_About this exercise_
All of the entries are to be restated word for word.

** Opening Data for this exercise block **

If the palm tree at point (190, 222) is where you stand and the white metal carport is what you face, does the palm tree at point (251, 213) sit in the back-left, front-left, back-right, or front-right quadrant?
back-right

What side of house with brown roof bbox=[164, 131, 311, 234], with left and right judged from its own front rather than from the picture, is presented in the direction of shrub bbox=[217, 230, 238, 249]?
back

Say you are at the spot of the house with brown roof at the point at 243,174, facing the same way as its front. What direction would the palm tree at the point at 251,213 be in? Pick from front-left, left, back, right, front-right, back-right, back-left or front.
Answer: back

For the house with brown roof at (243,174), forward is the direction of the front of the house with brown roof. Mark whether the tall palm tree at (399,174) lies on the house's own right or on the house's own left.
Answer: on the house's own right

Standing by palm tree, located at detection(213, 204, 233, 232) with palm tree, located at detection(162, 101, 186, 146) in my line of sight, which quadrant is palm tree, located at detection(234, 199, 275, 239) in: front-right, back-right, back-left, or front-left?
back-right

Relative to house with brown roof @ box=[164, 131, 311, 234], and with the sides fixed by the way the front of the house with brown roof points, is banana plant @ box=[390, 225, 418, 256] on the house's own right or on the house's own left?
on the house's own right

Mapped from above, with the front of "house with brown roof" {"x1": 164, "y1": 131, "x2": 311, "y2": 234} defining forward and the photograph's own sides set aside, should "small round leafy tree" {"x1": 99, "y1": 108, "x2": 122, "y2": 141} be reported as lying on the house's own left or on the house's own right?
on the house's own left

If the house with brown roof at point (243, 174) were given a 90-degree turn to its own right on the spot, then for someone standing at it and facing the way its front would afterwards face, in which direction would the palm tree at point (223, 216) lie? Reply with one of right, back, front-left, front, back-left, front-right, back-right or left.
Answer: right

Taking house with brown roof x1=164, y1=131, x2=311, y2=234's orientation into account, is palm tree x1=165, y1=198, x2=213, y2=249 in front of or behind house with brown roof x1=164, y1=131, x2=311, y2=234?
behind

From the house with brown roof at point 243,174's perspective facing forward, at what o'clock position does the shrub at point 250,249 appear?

** Closing Data for this exercise block **

_Result_
If the palm tree at point (190, 222) is where you stand and the white metal carport is what you face, does the palm tree at point (251, 213) sit in the back-left, front-left, back-right, or front-right quadrant?
back-right

What side of house with brown roof bbox=[164, 131, 311, 234], with left and right judged from its own front rather than from the picture, is presented in the direction of shrub bbox=[217, 230, 238, 249]?
back

Say you are at the spot of the house with brown roof at the point at 243,174, facing the same way as its front. What direction would the palm tree at the point at 251,213 be in? Pick from front-left, left, back, right, front-right, back-right, back-left or front.
Answer: back

For the house with brown roof at (243,174), forward is the direction of the front of the house with brown roof. Mark whether the tall palm tree at (399,174) lies on the house's own right or on the house's own left.
Answer: on the house's own right

Standing by palm tree, located at detection(213, 204, 233, 232) with palm tree, located at detection(162, 101, 186, 146) in my line of sight, which quadrant is palm tree, located at detection(234, 199, 275, 239) in: front-right, back-right, back-left, or front-left?
back-right

Relative to house with brown roof @ box=[164, 131, 311, 234], and with the sides fixed by the way the front of the house with brown roof points, is banana plant @ box=[390, 225, 418, 256] on the house's own right or on the house's own left?
on the house's own right

Mapped from above, with the front of "house with brown roof" {"x1": 164, "y1": 131, "x2": 311, "y2": 234} defining forward and the photograph's own sides set aside, should "small round leafy tree" {"x1": 99, "y1": 108, "x2": 122, "y2": 141} be reported as lying on the house's own left or on the house's own right?
on the house's own left

If the house with brown roof at point (243, 174) were given a 90-degree turn to its own right on the spot, then for someone standing at it and facing the way its front would afterwards face, in which direction would the palm tree at point (223, 216) lie? Reply with one of right, back, front-left, front, back-left, front-right, back-right or left.
Answer: right

Taking house with brown roof x1=164, y1=131, x2=311, y2=234's orientation into account, is palm tree x1=165, y1=198, x2=213, y2=249 in front of or behind house with brown roof x1=164, y1=131, x2=311, y2=234?
behind

From the house with brown roof at point 243,174's perspective facing forward, at what o'clock position does the shrub at point 250,249 appear?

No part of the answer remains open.